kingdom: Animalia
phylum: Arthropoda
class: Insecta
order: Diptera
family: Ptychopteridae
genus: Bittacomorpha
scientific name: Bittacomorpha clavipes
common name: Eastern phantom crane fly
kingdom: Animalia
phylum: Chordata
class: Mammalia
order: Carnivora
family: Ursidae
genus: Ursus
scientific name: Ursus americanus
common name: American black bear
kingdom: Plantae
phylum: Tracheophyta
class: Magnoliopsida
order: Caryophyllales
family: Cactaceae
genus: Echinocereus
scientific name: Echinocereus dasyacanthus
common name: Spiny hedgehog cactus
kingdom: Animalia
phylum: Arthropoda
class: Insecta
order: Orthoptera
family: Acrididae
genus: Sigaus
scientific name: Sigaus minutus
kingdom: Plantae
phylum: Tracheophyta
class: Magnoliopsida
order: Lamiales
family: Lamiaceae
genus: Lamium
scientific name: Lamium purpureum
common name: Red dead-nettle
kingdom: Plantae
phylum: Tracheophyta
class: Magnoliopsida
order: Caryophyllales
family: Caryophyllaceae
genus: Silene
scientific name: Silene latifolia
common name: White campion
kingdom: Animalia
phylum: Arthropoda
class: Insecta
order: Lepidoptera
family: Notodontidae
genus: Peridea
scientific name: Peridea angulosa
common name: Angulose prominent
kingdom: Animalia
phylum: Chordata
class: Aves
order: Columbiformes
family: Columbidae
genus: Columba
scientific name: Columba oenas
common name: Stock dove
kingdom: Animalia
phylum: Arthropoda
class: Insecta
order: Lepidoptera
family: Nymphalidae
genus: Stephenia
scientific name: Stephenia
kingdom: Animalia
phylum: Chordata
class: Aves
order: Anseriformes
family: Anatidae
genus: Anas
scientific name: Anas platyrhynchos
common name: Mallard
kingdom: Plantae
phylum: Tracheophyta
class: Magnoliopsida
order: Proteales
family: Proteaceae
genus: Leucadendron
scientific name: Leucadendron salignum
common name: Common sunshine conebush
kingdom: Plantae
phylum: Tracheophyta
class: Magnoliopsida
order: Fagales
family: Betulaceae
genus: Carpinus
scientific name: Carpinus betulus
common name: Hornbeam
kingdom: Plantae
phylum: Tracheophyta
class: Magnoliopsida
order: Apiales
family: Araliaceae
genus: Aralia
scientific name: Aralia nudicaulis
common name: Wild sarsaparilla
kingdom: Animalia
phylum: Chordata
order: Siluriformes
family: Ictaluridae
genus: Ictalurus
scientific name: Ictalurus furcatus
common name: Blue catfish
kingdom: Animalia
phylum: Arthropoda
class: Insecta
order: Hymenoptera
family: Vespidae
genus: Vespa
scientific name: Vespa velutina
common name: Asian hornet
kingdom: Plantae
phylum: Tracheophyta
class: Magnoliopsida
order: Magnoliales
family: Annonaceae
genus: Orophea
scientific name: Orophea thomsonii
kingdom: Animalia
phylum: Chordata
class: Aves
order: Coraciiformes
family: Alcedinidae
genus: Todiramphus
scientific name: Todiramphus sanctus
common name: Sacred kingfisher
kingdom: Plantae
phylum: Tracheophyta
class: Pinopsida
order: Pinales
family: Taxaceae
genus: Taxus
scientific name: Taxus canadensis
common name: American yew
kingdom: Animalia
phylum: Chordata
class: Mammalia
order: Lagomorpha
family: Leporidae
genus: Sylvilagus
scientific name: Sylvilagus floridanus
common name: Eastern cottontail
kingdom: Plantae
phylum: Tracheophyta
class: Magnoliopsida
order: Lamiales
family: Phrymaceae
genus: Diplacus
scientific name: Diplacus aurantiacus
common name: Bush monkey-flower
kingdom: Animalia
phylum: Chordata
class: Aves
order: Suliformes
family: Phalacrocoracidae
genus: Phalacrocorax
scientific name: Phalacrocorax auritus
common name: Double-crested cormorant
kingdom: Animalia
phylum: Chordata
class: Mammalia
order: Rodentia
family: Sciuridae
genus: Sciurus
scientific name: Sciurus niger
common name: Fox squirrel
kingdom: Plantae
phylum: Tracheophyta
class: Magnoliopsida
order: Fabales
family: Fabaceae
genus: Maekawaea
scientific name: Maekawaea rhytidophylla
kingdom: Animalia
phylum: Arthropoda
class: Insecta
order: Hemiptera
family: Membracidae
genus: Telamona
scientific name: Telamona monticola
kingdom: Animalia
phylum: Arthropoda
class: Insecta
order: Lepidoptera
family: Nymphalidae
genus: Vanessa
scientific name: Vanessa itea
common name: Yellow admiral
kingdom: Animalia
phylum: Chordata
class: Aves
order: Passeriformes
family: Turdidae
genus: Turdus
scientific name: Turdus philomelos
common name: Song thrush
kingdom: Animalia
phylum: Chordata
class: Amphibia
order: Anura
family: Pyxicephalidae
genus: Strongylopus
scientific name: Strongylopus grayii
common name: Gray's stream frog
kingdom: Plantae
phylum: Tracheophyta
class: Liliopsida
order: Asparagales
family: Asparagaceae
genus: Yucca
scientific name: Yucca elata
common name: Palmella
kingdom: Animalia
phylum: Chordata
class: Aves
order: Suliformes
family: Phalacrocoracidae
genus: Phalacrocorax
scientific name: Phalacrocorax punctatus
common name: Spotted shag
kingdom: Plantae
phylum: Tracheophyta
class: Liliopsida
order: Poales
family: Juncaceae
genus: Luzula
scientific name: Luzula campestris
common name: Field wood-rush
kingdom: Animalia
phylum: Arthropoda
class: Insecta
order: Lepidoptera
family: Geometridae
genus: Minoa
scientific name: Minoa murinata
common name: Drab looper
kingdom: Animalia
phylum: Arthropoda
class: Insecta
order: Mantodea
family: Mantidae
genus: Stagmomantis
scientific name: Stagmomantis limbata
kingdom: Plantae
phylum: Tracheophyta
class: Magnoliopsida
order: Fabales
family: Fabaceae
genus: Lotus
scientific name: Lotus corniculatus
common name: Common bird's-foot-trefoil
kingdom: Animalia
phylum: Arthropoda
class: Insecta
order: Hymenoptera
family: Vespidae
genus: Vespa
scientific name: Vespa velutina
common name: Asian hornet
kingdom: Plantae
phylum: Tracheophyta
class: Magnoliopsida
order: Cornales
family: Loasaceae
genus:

• • • • • • •

Reproduce every line of the rows above word for word, from the first row through the last.

### Problem solution
kingdom: Animalia
phylum: Arthropoda
class: Insecta
order: Diptera
family: Ptychopteridae
genus: Bittacomorpha
scientific name: Bittacomorpha clavipes
common name: Eastern phantom crane fly
kingdom: Animalia
phylum: Chordata
class: Mammalia
order: Carnivora
family: Ursidae
genus: Ursus
scientific name: Ursus americanus
common name: American black bear
kingdom: Plantae
phylum: Tracheophyta
class: Magnoliopsida
order: Caryophyllales
family: Cactaceae
genus: Echinocereus
scientific name: Echinocereus dasyacanthus
common name: Spiny hedgehog cactus
kingdom: Animalia
phylum: Arthropoda
class: Insecta
order: Orthoptera
family: Acrididae
genus: Sigaus
scientific name: Sigaus minutus
kingdom: Plantae
phylum: Tracheophyta
class: Magnoliopsida
order: Lamiales
family: Lamiaceae
genus: Lamium
scientific name: Lamium purpureum
common name: Red dead-nettle
kingdom: Plantae
phylum: Tracheophyta
class: Magnoliopsida
order: Caryophyllales
family: Caryophyllaceae
genus: Silene
scientific name: Silene latifolia
common name: White campion
kingdom: Animalia
phylum: Arthropoda
class: Insecta
order: Lepidoptera
family: Notodontidae
genus: Peridea
scientific name: Peridea angulosa
common name: Angulose prominent
kingdom: Animalia
phylum: Chordata
class: Aves
order: Columbiformes
family: Columbidae
genus: Columba
scientific name: Columba oenas
common name: Stock dove
kingdom: Animalia
phylum: Arthropoda
class: Insecta
order: Lepidoptera
family: Nymphalidae
genus: Stephenia
scientific name: Stephenia
kingdom: Animalia
phylum: Chordata
class: Aves
order: Anseriformes
family: Anatidae
genus: Anas
scientific name: Anas platyrhynchos
common name: Mallard
kingdom: Plantae
phylum: Tracheophyta
class: Magnoliopsida
order: Proteales
family: Proteaceae
genus: Leucadendron
scientific name: Leucadendron salignum
common name: Common sunshine conebush
kingdom: Plantae
phylum: Tracheophyta
class: Magnoliopsida
order: Fagales
family: Betulaceae
genus: Carpinus
scientific name: Carpinus betulus
common name: Hornbeam
kingdom: Plantae
phylum: Tracheophyta
class: Magnoliopsida
order: Apiales
family: Araliaceae
genus: Aralia
scientific name: Aralia nudicaulis
common name: Wild sarsaparilla
kingdom: Animalia
phylum: Chordata
order: Siluriformes
family: Ictaluridae
genus: Ictalurus
scientific name: Ictalurus furcatus
common name: Blue catfish
kingdom: Animalia
phylum: Arthropoda
class: Insecta
order: Hymenoptera
family: Vespidae
genus: Vespa
scientific name: Vespa velutina
common name: Asian hornet
kingdom: Plantae
phylum: Tracheophyta
class: Magnoliopsida
order: Magnoliales
family: Annonaceae
genus: Orophea
scientific name: Orophea thomsonii
kingdom: Animalia
phylum: Chordata
class: Aves
order: Coraciiformes
family: Alcedinidae
genus: Todiramphus
scientific name: Todiramphus sanctus
common name: Sacred kingfisher
kingdom: Plantae
phylum: Tracheophyta
class: Pinopsida
order: Pinales
family: Taxaceae
genus: Taxus
scientific name: Taxus canadensis
common name: American yew
kingdom: Animalia
phylum: Chordata
class: Mammalia
order: Lagomorpha
family: Leporidae
genus: Sylvilagus
scientific name: Sylvilagus floridanus
common name: Eastern cottontail
kingdom: Plantae
phylum: Tracheophyta
class: Magnoliopsida
order: Lamiales
family: Phrymaceae
genus: Diplacus
scientific name: Diplacus aurantiacus
common name: Bush monkey-flower
kingdom: Animalia
phylum: Chordata
class: Aves
order: Suliformes
family: Phalacrocoracidae
genus: Phalacrocorax
scientific name: Phalacrocorax auritus
common name: Double-crested cormorant
kingdom: Animalia
phylum: Chordata
class: Mammalia
order: Rodentia
family: Sciuridae
genus: Sciurus
scientific name: Sciurus niger
common name: Fox squirrel
kingdom: Plantae
phylum: Tracheophyta
class: Magnoliopsida
order: Fabales
family: Fabaceae
genus: Maekawaea
scientific name: Maekawaea rhytidophylla
kingdom: Animalia
phylum: Arthropoda
class: Insecta
order: Hemiptera
family: Membracidae
genus: Telamona
scientific name: Telamona monticola
kingdom: Animalia
phylum: Arthropoda
class: Insecta
order: Lepidoptera
family: Nymphalidae
genus: Vanessa
scientific name: Vanessa itea
common name: Yellow admiral
kingdom: Animalia
phylum: Chordata
class: Aves
order: Passeriformes
family: Turdidae
genus: Turdus
scientific name: Turdus philomelos
common name: Song thrush
kingdom: Animalia
phylum: Chordata
class: Amphibia
order: Anura
family: Pyxicephalidae
genus: Strongylopus
scientific name: Strongylopus grayii
common name: Gray's stream frog
kingdom: Plantae
phylum: Tracheophyta
class: Liliopsida
order: Asparagales
family: Asparagaceae
genus: Yucca
scientific name: Yucca elata
common name: Palmella
kingdom: Animalia
phylum: Chordata
class: Aves
order: Suliformes
family: Phalacrocoracidae
genus: Phalacrocorax
scientific name: Phalacrocorax punctatus
common name: Spotted shag
kingdom: Plantae
phylum: Tracheophyta
class: Liliopsida
order: Poales
family: Juncaceae
genus: Luzula
scientific name: Luzula campestris
common name: Field wood-rush
kingdom: Animalia
phylum: Arthropoda
class: Insecta
order: Lepidoptera
family: Geometridae
genus: Minoa
scientific name: Minoa murinata
common name: Drab looper
kingdom: Animalia
phylum: Arthropoda
class: Insecta
order: Mantodea
family: Mantidae
genus: Stagmomantis
scientific name: Stagmomantis limbata
kingdom: Plantae
phylum: Tracheophyta
class: Magnoliopsida
order: Fabales
family: Fabaceae
genus: Lotus
scientific name: Lotus corniculatus
common name: Common bird's-foot-trefoil
kingdom: Animalia
phylum: Arthropoda
class: Insecta
order: Hymenoptera
family: Vespidae
genus: Vespa
scientific name: Vespa velutina
common name: Asian hornet
kingdom: Plantae
phylum: Tracheophyta
class: Magnoliopsida
order: Cornales
family: Loasaceae
genus:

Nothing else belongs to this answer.